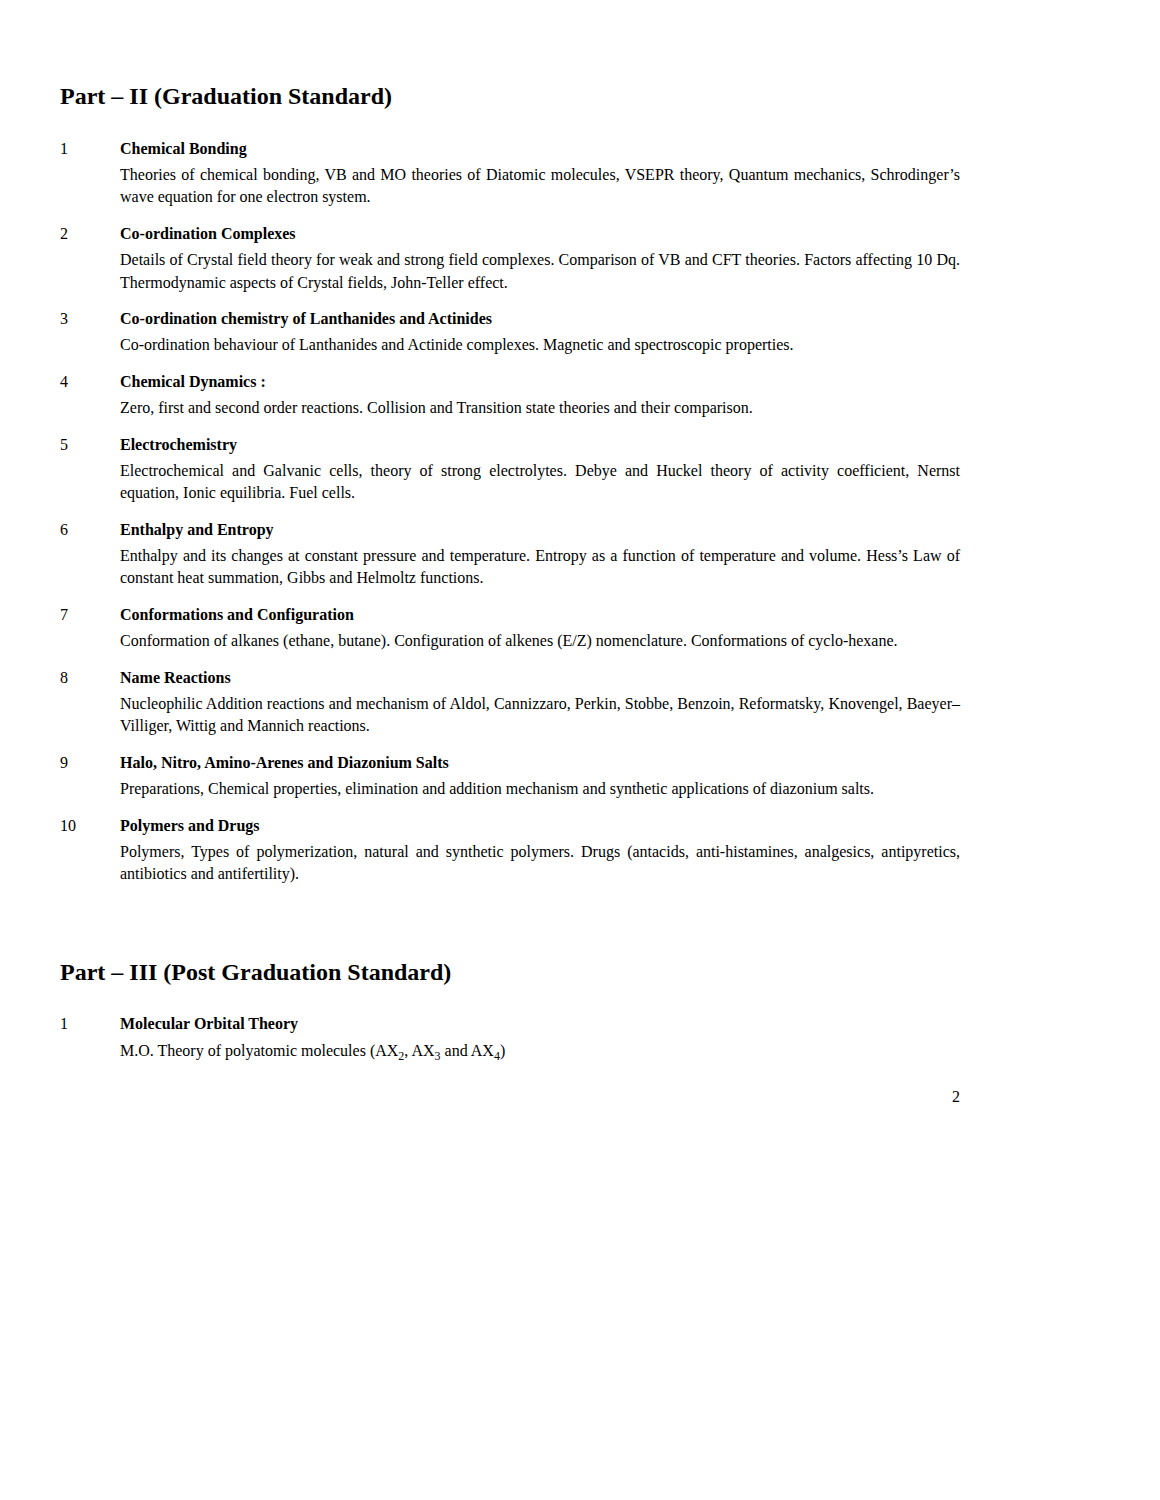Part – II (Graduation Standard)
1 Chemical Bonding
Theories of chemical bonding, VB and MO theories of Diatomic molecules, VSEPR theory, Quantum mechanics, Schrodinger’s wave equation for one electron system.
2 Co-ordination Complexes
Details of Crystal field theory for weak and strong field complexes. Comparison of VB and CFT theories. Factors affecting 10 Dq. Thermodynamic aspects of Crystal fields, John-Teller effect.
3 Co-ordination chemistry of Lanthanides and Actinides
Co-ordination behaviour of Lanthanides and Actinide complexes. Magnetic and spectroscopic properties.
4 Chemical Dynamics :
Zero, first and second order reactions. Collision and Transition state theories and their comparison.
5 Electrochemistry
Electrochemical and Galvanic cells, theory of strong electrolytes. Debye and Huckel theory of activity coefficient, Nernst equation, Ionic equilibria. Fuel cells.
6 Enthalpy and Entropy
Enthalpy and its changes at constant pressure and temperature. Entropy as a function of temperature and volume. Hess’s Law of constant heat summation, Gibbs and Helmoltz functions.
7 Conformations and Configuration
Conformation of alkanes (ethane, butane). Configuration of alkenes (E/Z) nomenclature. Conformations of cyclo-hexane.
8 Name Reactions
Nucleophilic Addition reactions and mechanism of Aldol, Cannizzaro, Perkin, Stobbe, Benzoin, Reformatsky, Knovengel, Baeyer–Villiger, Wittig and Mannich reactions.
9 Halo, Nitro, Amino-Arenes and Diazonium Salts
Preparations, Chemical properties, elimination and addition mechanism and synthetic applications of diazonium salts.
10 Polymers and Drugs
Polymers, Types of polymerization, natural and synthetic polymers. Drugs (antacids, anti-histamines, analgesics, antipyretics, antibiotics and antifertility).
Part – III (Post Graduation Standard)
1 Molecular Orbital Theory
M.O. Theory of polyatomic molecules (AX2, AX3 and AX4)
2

---*---

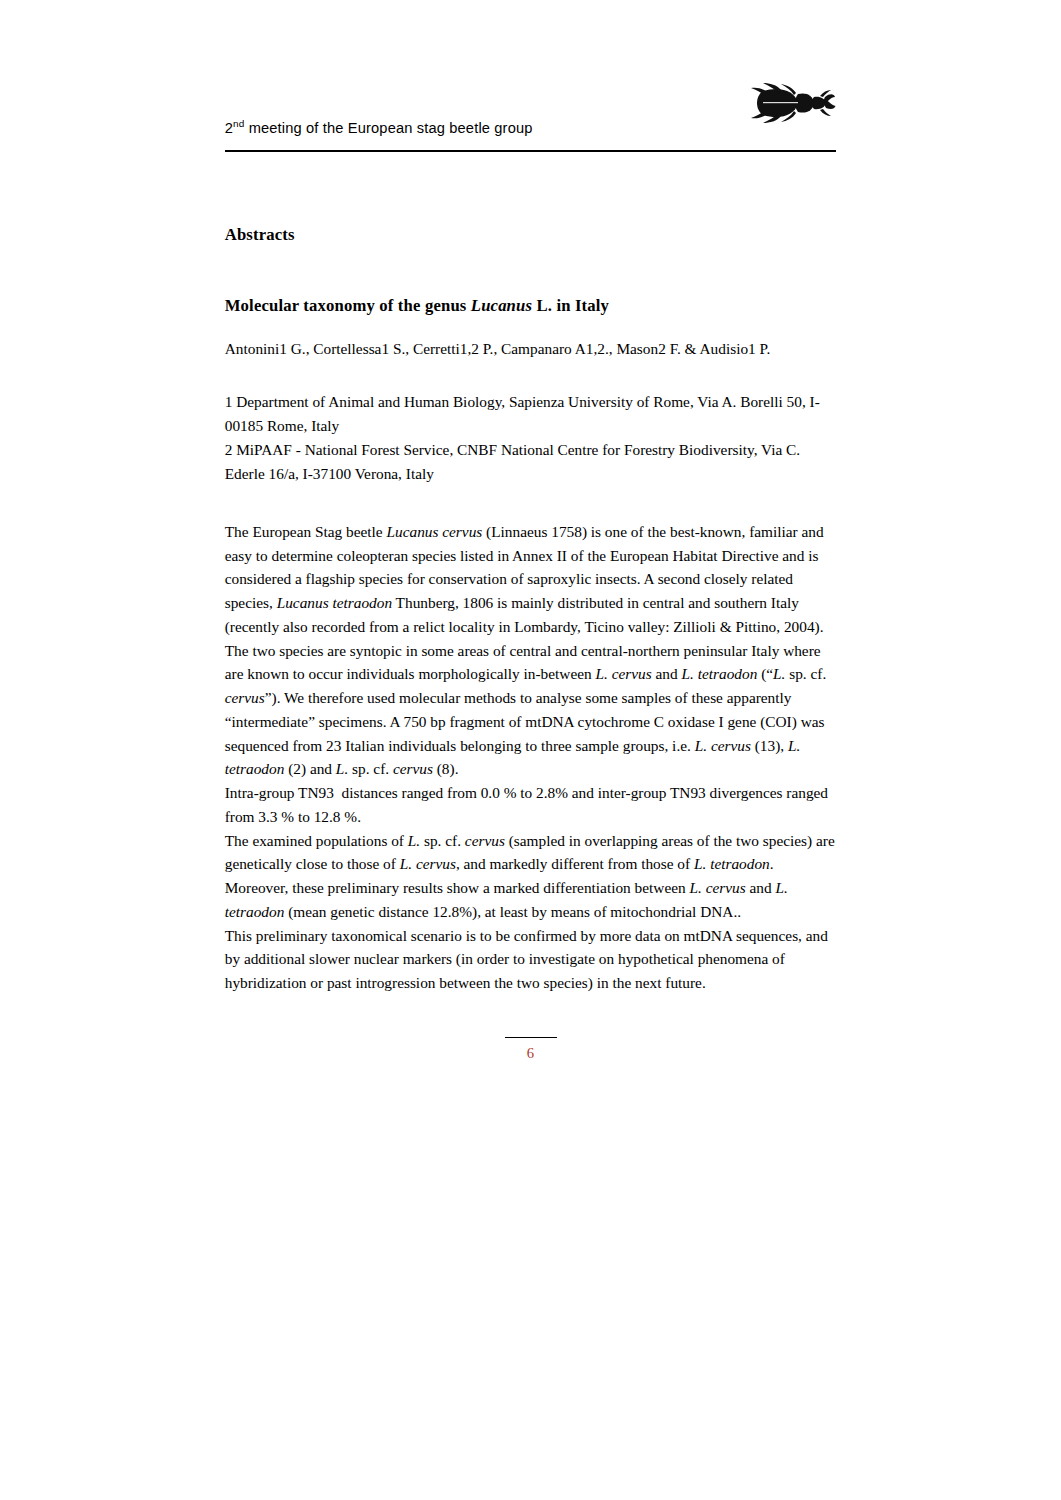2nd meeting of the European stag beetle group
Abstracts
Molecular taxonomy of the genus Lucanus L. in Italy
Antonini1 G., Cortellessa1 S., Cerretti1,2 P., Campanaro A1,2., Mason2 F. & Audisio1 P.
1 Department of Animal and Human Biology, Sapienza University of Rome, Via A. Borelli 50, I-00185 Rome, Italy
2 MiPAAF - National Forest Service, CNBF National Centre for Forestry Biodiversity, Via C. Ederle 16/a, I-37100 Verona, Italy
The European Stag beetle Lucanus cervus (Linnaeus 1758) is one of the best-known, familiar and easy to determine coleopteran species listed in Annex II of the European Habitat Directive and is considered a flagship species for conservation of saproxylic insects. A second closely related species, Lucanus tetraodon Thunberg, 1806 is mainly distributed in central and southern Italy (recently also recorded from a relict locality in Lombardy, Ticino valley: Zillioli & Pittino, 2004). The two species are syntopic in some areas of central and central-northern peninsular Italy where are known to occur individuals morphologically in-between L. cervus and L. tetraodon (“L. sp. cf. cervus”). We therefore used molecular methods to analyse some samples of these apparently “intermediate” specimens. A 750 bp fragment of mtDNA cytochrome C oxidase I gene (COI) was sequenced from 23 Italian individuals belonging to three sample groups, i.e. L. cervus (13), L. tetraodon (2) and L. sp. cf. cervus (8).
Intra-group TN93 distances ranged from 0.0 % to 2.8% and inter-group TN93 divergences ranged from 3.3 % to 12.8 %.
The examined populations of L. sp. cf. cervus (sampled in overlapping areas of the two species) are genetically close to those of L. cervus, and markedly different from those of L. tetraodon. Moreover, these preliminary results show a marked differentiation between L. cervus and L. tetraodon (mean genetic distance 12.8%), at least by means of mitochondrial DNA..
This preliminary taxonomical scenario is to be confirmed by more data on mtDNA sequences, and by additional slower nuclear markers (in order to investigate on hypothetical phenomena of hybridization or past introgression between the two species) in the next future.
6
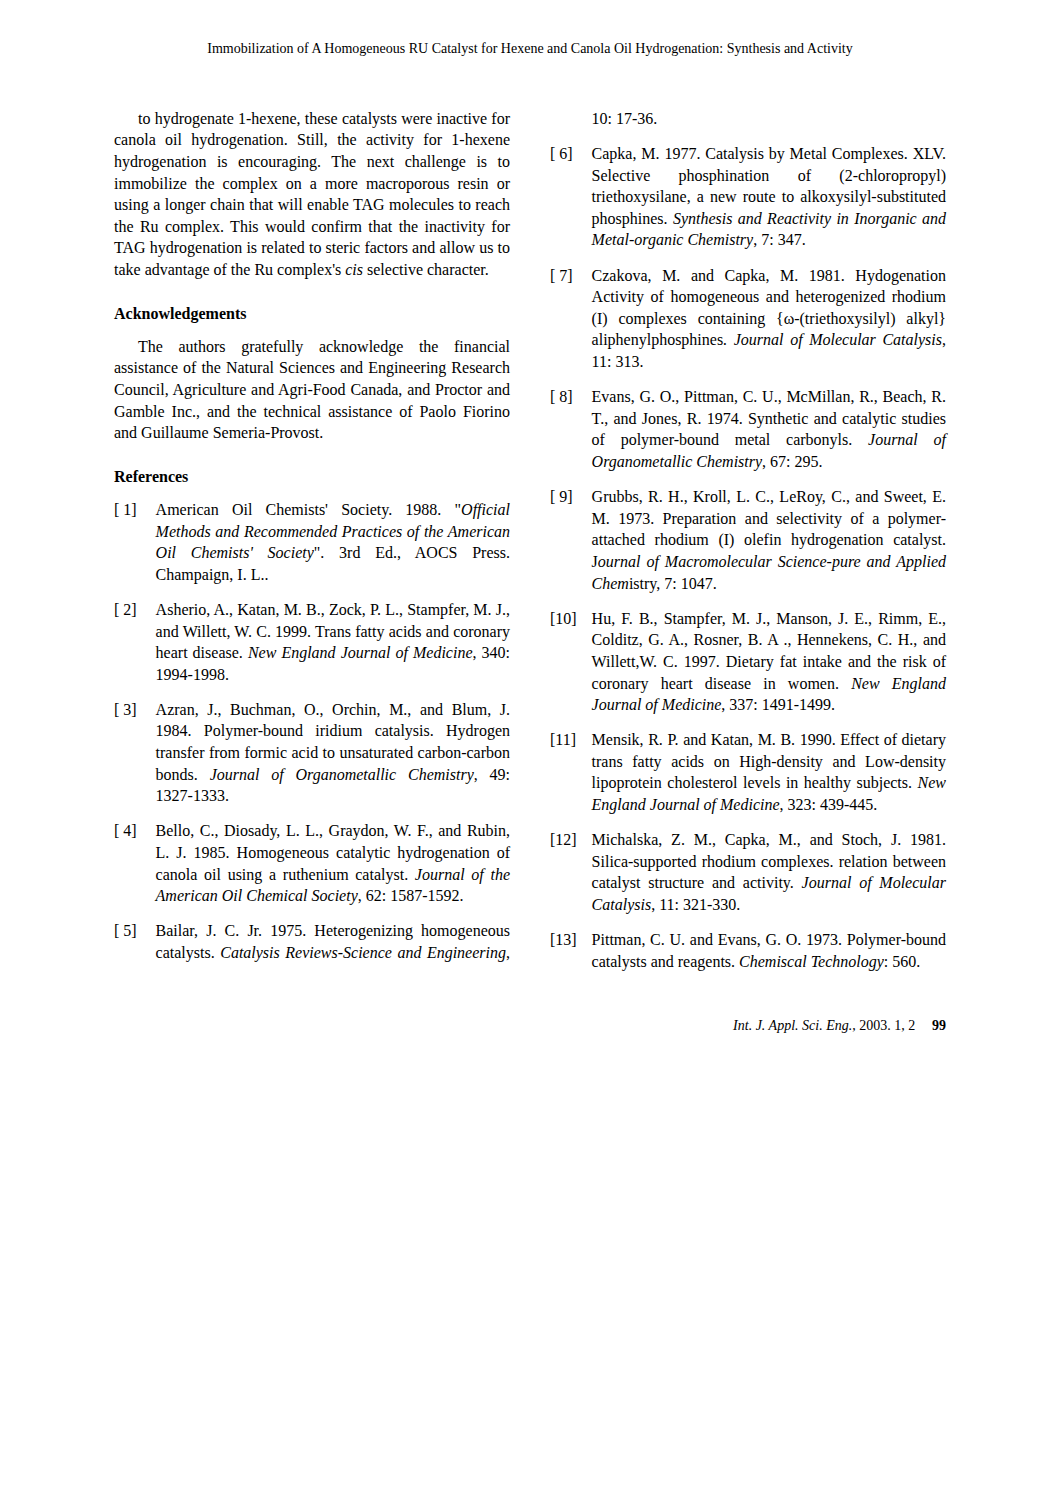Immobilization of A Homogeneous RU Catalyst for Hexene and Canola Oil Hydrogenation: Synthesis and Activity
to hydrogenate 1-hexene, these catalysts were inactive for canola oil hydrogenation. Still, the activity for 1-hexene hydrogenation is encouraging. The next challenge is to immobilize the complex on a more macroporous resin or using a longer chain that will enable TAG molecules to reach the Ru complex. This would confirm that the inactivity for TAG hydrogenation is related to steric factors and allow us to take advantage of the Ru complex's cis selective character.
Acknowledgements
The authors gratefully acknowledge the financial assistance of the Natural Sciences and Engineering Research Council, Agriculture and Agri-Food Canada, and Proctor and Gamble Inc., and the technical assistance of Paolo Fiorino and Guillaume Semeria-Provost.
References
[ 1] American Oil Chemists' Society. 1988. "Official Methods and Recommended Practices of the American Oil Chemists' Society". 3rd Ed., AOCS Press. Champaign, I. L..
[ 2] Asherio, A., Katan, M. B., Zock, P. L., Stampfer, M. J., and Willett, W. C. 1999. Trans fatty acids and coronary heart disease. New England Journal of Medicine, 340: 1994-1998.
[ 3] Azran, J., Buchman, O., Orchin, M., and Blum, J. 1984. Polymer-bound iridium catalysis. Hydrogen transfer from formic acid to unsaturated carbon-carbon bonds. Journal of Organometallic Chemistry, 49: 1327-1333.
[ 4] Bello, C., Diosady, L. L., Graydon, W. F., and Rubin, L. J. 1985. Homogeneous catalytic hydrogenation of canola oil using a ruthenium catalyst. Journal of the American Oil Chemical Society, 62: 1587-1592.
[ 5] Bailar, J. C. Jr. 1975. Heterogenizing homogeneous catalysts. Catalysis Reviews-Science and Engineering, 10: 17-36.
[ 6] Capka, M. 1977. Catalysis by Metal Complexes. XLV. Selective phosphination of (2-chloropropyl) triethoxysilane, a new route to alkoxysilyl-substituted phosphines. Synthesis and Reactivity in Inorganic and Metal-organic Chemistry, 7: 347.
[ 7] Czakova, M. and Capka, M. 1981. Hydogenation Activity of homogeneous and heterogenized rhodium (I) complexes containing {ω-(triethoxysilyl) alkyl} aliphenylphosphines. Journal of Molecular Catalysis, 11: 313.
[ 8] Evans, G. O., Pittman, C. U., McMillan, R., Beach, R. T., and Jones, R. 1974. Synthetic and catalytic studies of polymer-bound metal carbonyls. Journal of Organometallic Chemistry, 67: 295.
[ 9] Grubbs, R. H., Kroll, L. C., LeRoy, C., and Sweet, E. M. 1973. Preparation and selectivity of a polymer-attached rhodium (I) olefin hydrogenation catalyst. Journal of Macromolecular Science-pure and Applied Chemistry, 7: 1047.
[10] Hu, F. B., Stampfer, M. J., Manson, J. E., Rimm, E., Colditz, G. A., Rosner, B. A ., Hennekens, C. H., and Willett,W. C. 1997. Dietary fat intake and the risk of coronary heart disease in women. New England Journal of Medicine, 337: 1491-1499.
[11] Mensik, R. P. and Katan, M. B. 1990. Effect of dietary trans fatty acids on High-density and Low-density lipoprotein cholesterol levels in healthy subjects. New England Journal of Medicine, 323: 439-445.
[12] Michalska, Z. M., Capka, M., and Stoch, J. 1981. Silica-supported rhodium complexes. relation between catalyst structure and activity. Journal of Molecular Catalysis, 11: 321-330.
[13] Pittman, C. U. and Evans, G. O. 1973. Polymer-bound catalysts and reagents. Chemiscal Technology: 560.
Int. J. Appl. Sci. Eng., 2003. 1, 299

---*---

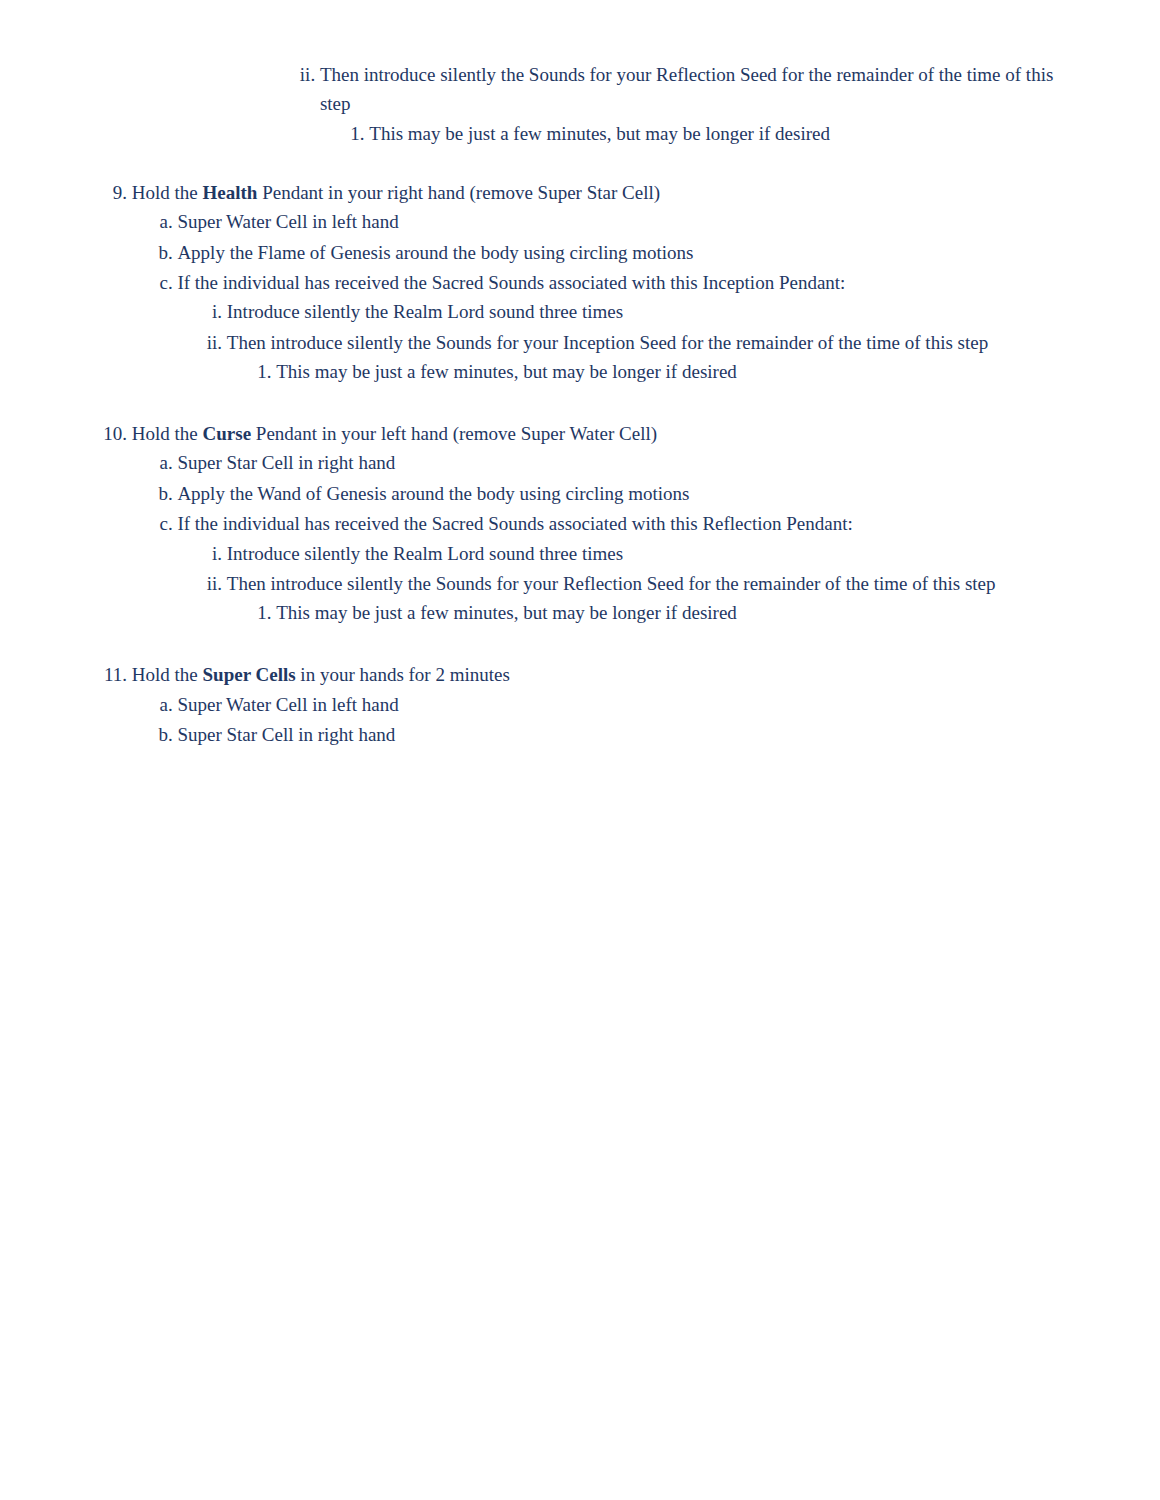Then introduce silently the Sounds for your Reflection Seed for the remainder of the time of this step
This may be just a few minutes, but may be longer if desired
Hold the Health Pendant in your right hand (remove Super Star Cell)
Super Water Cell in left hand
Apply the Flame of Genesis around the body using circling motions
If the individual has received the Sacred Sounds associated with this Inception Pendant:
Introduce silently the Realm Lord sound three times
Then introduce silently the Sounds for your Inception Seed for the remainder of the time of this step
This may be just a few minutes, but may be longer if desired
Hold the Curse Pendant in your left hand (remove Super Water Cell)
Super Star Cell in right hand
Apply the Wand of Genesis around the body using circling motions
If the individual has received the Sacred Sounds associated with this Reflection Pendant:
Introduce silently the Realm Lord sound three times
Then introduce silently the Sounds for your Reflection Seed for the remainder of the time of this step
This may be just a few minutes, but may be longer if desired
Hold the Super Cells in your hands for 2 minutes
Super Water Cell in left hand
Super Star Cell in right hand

---*---

Taking the material above, extract exactly and only the lines from the line with "The authors gratefully" to the line with "[ 6] Capka, M.", inclusive of both.

**RESULT OF THE EXERCISE**
The authors gratefully acknowledge the financial assistance of the Natural Sciences and Engineering Research Council, Agriculture and Agri-Food Canada, and Proctor and Gamble Inc., and the technical assistance of Paolo Fiorino and Guillaume Semeria-Provost.
References
[ 1] American Oil Chemists' Society. 1988. "Official Methods and Recommended Practices of the American Oil Chemists' Society". 3rd Ed., AOCS Press. Champaign, I. L..
[ 2] Asherio, A., Katan, M. B., Zock, P. L., Stampfer, M. J., and Willett, W. C. 1999. Trans fatty acids and coronary heart disease. New England Journal of Medicine, 340: 1994-1998.
[ 3] Azran, J., Buchman, O., Orchin, M., and Blum, J. 1984. Polymer-bound iridium catalysis. Hydrogen transfer from formic acid to unsaturated carbon-carbon bonds. Journal of Organometallic Chemistry, 49: 1327-1333.
[ 4] Bello, C., Diosady, L. L., Graydon, W. F., and Rubin, L. J. 1985. Homogeneous catalytic hydrogenation of canola oil using a ruthenium catalyst. Journal of the American Oil Chemical Society, 62: 1587-1592.
[ 5] Bailar, J. C. Jr. 1975. Heterogenizing homogeneous catalysts. Catalysis Reviews-Science and Engineering, 10: 17-36.
[ 6] Capka, M. 1977. Catalysis by Metal Complexes. XLV. Selective phosphination of (2-chloropropyl) triethoxysilane, a new route to alkoxysilyl-substituted phosphines. Synthesis and Reactivity in Inorganic and Metal-organic Chemistry, 7: 347.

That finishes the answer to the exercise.